Once again, I am humbled and grateful for my Canadian life.


  1. Hello,

    Nice to see you post again! And good to know you have an exciting summer ahead of you.

    I find it very interesting (and maybe a lil'irritating too) when I read the same sentence I've been reading for months now: "It is no surprise to many that Africa remains one of the regions of the world where homophobia is found at its most extremes..."

    I often wonder, why is it no surprise? Being from an African country myself, and having lived in South-Asia and done a lot of post and anti colonial work, I find it sad that nobody ever speaks about where this lack of surprise comes from. Mind you, this is not critiquing your article-- I really like it. My point is more general. If you have a look at most post-colonial countries and their histories, you'll realize that homophobia as a practice (I can only speak for South-Asia and Africa 'coz those are the only places I know) had been introduced and reinforced only during the colonial era, through the beliefs of the colonizers. And then it gets more complex and layered as to how and why this colonial discourse gets adopted by the natives.

    So what comes across as 'no surprise' to the Western world, so to speak, comes as a big surprise for me. I just thought I'd share this with you. I wish people would be more interested in colonial pasts and speak about it instead of taking it for granted that the so-called third-world is just a 'backwards' place...

    And in case you get the chance, here's a very interesting book that I love reading and re-reading on and off by Neville Hoad.

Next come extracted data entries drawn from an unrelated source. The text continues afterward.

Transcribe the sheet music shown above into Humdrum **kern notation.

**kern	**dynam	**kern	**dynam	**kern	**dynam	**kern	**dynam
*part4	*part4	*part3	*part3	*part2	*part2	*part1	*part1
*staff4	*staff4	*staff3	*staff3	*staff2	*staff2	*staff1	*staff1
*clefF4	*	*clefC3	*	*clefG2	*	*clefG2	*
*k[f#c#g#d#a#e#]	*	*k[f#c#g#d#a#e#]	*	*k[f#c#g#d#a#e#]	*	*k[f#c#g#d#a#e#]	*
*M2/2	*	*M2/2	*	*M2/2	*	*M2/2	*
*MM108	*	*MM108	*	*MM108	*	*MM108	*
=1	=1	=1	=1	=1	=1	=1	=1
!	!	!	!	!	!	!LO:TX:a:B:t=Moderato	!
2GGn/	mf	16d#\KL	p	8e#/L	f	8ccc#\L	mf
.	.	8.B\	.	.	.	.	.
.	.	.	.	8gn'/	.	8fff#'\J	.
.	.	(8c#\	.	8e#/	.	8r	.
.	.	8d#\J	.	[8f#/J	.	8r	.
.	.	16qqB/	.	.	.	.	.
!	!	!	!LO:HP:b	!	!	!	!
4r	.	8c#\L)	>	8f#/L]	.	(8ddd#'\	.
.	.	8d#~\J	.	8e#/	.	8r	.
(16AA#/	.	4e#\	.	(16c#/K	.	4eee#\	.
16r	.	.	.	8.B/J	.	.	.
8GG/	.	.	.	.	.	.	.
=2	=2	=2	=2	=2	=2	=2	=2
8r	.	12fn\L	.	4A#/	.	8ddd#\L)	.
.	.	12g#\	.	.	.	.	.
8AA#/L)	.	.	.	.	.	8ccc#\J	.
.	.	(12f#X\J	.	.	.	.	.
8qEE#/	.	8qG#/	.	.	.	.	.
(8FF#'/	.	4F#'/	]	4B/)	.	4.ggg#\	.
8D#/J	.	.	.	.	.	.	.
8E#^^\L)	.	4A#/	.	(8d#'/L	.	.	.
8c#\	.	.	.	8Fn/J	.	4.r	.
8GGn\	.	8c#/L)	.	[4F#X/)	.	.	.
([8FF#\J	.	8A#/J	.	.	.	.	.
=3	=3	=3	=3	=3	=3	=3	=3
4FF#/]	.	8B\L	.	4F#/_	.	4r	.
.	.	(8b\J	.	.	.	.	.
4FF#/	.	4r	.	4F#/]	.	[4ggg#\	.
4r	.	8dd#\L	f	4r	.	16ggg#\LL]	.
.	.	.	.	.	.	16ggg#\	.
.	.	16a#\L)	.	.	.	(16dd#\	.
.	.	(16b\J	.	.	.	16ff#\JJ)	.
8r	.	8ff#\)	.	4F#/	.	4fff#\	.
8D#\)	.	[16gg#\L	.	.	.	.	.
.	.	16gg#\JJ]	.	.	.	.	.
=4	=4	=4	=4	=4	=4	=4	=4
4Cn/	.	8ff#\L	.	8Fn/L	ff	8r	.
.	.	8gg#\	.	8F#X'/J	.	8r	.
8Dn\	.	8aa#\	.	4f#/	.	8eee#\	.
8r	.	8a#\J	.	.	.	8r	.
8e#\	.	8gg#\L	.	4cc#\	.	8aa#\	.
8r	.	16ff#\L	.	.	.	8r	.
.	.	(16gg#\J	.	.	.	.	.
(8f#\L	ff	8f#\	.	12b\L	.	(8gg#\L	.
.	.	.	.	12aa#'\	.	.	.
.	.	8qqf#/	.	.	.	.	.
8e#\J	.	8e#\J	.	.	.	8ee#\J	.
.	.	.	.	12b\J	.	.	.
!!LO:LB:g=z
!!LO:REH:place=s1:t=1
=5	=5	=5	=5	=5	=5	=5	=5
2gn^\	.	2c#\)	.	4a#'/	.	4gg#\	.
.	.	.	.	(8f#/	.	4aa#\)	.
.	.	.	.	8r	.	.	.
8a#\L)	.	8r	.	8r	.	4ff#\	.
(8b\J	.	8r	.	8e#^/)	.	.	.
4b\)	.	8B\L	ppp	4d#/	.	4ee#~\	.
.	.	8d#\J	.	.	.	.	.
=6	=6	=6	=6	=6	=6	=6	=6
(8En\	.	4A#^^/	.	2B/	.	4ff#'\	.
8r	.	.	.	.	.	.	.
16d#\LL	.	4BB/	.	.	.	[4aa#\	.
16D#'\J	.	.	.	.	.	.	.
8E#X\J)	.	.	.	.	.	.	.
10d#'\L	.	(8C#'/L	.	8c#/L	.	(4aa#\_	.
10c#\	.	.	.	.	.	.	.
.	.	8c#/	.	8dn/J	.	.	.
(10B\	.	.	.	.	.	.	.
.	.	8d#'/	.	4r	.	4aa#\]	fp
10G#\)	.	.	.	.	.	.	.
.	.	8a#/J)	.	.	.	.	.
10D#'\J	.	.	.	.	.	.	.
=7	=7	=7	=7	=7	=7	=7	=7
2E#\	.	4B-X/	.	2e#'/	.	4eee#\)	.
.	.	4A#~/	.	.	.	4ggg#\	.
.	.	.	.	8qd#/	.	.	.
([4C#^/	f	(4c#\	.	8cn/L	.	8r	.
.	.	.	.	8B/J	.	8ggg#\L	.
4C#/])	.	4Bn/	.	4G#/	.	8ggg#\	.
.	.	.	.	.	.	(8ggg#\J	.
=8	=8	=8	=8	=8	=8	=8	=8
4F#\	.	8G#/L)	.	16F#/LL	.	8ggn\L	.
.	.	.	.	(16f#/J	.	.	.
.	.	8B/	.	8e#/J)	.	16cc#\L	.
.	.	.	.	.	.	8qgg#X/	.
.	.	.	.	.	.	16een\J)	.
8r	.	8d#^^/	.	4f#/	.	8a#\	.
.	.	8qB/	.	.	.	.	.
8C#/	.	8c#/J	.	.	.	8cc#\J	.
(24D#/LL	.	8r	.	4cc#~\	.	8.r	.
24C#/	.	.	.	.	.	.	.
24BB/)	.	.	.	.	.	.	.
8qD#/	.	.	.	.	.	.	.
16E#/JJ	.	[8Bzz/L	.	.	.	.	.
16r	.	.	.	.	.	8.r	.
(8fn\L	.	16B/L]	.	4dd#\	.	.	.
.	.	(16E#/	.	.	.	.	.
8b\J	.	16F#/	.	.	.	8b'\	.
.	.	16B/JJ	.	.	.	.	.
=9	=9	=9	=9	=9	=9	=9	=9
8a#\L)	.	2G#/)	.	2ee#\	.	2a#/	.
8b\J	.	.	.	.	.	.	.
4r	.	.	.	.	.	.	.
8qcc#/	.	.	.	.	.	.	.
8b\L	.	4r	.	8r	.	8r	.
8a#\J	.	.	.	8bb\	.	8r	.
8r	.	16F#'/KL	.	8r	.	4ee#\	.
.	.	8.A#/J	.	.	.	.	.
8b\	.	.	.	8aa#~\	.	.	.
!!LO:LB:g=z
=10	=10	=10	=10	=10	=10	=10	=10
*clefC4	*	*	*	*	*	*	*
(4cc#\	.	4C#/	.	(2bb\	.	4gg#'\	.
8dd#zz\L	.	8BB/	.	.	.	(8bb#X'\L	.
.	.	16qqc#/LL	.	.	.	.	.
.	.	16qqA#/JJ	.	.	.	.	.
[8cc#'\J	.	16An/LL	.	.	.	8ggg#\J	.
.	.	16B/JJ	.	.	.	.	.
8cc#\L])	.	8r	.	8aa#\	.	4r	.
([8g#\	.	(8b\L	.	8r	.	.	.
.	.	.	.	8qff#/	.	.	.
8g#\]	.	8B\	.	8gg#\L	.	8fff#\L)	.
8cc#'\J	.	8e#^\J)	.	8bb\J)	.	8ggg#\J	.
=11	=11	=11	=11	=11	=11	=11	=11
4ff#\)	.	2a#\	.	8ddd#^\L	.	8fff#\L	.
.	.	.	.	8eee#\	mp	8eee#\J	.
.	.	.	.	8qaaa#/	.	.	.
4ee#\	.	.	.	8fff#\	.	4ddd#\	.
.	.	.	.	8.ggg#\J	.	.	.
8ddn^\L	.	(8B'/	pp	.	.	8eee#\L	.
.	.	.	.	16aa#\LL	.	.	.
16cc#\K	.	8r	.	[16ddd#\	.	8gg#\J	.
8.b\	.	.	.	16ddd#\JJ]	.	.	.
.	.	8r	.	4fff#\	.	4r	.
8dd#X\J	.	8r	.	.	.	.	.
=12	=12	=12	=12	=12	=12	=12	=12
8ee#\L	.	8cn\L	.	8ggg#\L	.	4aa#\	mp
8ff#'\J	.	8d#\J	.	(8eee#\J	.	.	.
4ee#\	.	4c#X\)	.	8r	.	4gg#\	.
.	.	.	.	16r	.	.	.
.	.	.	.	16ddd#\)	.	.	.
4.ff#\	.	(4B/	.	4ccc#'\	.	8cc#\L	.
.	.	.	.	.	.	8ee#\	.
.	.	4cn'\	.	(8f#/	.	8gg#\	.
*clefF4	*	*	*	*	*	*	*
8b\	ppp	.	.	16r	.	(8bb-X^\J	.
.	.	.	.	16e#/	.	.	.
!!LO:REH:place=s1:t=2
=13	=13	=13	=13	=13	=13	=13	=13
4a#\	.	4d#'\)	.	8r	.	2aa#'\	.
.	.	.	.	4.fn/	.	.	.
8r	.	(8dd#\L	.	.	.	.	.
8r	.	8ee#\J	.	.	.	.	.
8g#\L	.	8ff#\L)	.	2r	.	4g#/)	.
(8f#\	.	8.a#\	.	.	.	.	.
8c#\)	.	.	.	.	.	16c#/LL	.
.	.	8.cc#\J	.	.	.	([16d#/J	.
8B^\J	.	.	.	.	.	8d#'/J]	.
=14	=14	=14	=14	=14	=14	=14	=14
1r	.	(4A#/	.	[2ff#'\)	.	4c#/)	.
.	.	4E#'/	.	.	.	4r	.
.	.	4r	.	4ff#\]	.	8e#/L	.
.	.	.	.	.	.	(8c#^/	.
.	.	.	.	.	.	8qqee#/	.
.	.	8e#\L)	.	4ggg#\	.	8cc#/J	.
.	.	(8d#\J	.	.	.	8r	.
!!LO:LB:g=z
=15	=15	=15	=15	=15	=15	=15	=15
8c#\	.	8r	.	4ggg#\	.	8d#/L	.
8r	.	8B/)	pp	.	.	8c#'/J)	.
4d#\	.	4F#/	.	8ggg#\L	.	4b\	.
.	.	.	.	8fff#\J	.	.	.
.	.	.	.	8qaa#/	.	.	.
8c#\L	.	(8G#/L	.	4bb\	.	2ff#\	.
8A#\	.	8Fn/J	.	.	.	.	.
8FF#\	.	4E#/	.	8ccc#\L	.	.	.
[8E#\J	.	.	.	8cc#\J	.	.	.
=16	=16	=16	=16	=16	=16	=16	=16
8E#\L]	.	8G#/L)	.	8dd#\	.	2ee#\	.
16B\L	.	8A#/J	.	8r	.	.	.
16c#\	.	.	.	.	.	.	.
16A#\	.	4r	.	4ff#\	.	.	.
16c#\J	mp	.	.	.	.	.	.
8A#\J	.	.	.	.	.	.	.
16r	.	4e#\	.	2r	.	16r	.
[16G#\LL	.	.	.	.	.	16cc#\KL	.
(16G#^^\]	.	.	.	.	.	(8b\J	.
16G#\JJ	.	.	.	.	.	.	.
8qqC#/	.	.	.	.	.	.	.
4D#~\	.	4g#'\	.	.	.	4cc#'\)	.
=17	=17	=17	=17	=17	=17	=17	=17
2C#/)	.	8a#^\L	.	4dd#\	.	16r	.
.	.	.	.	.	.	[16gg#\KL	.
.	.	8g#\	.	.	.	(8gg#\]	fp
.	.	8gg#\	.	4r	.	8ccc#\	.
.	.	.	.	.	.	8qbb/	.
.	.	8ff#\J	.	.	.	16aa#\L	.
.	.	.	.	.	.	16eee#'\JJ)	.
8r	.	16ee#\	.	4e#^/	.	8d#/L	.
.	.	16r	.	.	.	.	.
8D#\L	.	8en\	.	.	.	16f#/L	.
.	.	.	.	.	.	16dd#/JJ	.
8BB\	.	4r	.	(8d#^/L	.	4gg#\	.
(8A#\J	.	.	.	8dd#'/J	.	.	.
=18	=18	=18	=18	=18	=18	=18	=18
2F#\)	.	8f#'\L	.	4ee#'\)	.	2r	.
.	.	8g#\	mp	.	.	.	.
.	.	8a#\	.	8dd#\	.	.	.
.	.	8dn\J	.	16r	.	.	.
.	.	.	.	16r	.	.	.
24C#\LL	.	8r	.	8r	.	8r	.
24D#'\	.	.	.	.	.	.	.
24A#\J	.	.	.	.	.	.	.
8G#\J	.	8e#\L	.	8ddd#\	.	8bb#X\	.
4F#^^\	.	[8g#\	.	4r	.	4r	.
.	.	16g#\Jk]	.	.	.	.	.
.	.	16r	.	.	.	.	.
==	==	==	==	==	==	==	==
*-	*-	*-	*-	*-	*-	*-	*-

It's called "African Intimacies: Race, Homosexuality and Globalization". Maybe someday you'll get the chance to read it.

    At any rate, thanks a lot for this insightful article. I wish you the best for the summer ahead.. And keep the posts coming!

  2. Kama! You've altered the direction of your name!

    I've not had the chance to look into the reasons for the rise of homophobia in Africa, but what I have read supports everything that you've said - that homophobia is a product of colonization by European powers. I know your goal wasn't to criticize my article - but I try to leave no rock unturned. This is something I should've pointed out so that the "blame" could be more properly distributed. I've also heard that many very powerful evangelical churches in the United States also are very influential in social ideals in Africa, where they've strong missionary connections - so the process of colonization has continued through less government-sanctioned, though similar methods.

    The story (as I'm sure you know) is quite similar in Canada, where many of the First Nations peoples regarded homosexuality as a sacred characteristic of a person, allowing them to better understand the two genders rather than just one. Nowadays it is often found that urban First Nations neighbourhoods are among those most volatile to homosexuals - because of the church's influence in the past and ongoing psychological and sociological factors associated with the many barriers that exist to visible minorities - specifically in the prairies.

    I'm currently writing a follow-up to this article which doesn't address any of your concerns but looks a bit more into how Africans have responded to the events in Malawi...

  3. Hey Neal,

    Yeah, reversed my name and made a blog persona outta it. I'm Amak now. I decided to protect my privacy a bit more, so I'm working around things, trying clearly distinguish the real me and the blogger me. We'll see how it goes (and there's an explanatory post coming on it soon too.)

    I haven't looked into the Two-Spirits history in depth yet ("Two-Spirits"-- did I get this right? I hope I did...) but I've been told it'd interest me in terms of a post-colonial structure where gender meets race. Thanks for mentioning it to me again.

    And looking forward to your article(s)!